Authors: Kelvin Guu, Kenton Lee, Zora Tung, Panupong Pasupat, Ming-Wei Chang
Paper reference: https://arxiv.org/pdf/2002.08909.pdf
Contribution
This paper proposes a Retrieval-Augmented Language Model (REALM) framework, which augments language model pre-training with a latent knowledge retriever, which allows the model to retrieve and attend over documents from a large corpus such as Wikipedia, used during pre-training, fine-tuning and inference.
Experiments show the effectiveness of REALM by fine-tuning on the challenging task of Open-domain Question Answering (Open-QA).
Details
For both pre-training and fine-tuning, REALM takes some input $x$ and learns a distribution $p(y | x)$ over possible outputs $y$.
(1) For pre-training, the task is masked language modeling;
(2) For fine-tuning, the task is Open-QA: $x$ is a question, and $y$ is the answer.
Since the model structures in knowledge retriever and text generation are similar to previous post (Joint Retrieval and Generation Training for Grounded Text Generation), I only focus on the model pre-training part and how encodings for documents are updated asynchronously (for both works).
Injecting Bias into Pre-Training
The paper develops strategies in pre-training to guide model towards useful retrievals.
(1) Salient span masking.

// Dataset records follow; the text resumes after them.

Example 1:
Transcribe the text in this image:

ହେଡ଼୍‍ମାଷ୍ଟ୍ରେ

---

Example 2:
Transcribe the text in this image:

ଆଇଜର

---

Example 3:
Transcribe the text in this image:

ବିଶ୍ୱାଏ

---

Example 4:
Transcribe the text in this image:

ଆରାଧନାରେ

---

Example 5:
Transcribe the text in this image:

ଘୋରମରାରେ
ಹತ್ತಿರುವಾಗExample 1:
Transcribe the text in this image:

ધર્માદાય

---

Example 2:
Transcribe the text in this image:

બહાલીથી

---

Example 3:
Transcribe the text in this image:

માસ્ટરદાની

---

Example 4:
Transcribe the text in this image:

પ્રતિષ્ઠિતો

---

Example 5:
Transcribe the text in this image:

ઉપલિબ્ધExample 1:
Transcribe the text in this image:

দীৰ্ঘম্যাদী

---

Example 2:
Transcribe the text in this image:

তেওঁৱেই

Instead of uniform making, spans (e.g. named entities, dates) that requires world knowledge to predict are masked by leveraging a Bert-based tagger.
(2) Null document. Add an empty document as one of selected $k$ documents since some salient span still do not require referring to any retrieved knowledge.

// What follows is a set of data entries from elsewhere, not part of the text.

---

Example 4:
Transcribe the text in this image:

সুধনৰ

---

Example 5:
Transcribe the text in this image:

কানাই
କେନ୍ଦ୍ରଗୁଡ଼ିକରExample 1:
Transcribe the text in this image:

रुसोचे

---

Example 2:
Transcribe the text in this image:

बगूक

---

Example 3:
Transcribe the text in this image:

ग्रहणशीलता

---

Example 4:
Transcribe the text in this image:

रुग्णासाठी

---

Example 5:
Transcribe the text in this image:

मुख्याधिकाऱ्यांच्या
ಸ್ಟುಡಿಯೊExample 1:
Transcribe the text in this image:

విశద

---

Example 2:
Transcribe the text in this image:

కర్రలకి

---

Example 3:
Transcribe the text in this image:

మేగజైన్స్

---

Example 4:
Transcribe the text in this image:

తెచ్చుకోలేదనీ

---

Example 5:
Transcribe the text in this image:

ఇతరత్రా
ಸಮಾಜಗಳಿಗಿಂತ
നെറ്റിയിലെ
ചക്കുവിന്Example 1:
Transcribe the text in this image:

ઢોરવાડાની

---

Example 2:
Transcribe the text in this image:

(3) Prohibiting trivial retrievals. If the masked sentence $x$ comes from document $z$, the knowledge augmented encoder can trivially predict $y$ by looking at the unmasked version of $x$ in $z$, which encourages model to learn to look for exact string matches between $x$ and $z$.
(4) Initialization (avoid cold-start problem). The paper uses a Inverse Cloze Task (ICT) to warm-start embeddings.
Cold-Start Problem:
At the beginning of training, if the retriever does not have good embeddings for $x$ and $z$, the retrieved documents $z$ will likely be unrelated to $x$. This causes the knowledge augmented encoder to learn to ignore the retrieved documents. Once this occurs, the knowledge retriever does not receive a meaningful gradient and cannot improve, creating a vicious cycle.
Asynchronous Update
Remember that the previous post and this paper both use Maximum Inner Product Search (MIPS) algorithms to find the approximate top $k$ documents and each document is assigned with a MIPS index. They share similar asynchronous update method as the following.
Updating the encodings for each document after every time step update of retriever is not realistic. The solution is to “refresh” the index by asynchronously re-embedding and re-indexing all documents every several hundred training steps.
These papers asynchronously refresh the MIPS index by running two jobs in parallel: a primary trainer job, which performs gradient updates on the parameters, and a secondary index builder job, which embeds and indexes the documents.
(1) the trainer sends the index builder a snapshot of its parameters, $\theta^{\prime}$;
(2) The trainer then continues to train while the index builder uses $\theta^{\prime}$ to construct a new index in the background.
As soon as the index builder is done, it sends the new index back to the trainer, and the process repeats. The MIPS index is slightly stale between refreshes, but it is only used to select the top $k$ documents. After documents are selected, all computations use the updated $\theta$.
At inference time, the model uses fixed MIPS index after pre-training.